HuffPost Among 2015 George Polk Award Winners

Jason Cherkis won for "Dying To Be Free," a look at heroin addiction treatment.

Huffington Post reporter Jason Cherkis has received a 2015 George Polk Award for "Dying To Be Free," a look into how some treatment centers are depriving opioid addicts of a medication proven to help them overcome addiction.

Cherkis' eight-part, 21,000-word article examines publicly funded treatment centers that follow a philosophy of abstinence, refusing to treat patients with the drug, Suboxone, and forcing them to quit cold turkey instead.

Long Island University announced the 2015 award winners on Sunday and issued the following praise for Cherkis' work:

"Delving into 93 fatal overdoses in a single year in three Kentucky counties, Cherkis put names and faces to heartbreaking outcomes for addicts who could not break their habit on abstinence alone. A week after his story ran the director of the White House Office of National Drug Control Policy announced that drug courts insisting on strict abstinence would no longer receive federal funds and within months officials in state after state followed suit."

The school issued 17 George Polk Awards in 16 categories this year. The prize "focuses on the intrepid, bold, and influential work of the reporters themselves, placing a premium on investigative work that is original, resourceful, and thought-provoking," according to a statement on the awards website.

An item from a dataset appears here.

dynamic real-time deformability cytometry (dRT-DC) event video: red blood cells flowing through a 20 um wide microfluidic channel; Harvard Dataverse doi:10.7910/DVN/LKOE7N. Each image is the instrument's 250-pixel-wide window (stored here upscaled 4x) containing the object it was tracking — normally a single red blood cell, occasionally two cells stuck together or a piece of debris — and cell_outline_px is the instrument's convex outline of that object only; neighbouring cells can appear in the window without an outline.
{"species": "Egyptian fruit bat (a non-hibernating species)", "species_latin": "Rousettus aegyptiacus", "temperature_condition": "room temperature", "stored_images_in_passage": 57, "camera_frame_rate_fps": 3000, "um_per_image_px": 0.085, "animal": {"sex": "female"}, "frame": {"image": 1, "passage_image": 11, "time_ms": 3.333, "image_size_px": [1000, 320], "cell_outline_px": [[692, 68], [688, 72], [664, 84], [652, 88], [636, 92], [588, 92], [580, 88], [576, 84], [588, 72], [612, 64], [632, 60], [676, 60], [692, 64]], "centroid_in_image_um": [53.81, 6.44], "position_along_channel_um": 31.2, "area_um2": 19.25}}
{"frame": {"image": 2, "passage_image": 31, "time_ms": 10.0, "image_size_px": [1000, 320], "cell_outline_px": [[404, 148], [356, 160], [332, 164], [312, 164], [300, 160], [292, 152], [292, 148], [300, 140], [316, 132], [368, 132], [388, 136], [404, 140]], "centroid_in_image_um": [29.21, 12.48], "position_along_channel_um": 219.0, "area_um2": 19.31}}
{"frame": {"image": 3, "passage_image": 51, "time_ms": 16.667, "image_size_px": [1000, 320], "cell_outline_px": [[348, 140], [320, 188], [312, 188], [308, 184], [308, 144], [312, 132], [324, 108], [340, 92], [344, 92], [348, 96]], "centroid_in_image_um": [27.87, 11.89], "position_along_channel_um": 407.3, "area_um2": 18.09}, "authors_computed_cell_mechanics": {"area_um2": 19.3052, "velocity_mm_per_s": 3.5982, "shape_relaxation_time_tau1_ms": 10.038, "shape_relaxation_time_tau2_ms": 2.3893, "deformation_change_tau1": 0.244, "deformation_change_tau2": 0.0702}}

George Polk was a CBS News correspondent in Greece who was shot and killed in 1948 while covering the country's civil war. Long Island University established the awards in 1949 in his honor.

Other 2015 winners include several New York Times journalists who reported on Navy SEALs, a team of Associated Press reporters who covered the Thai fishing industry, and a Washington Post team that analyzed killings by police officers.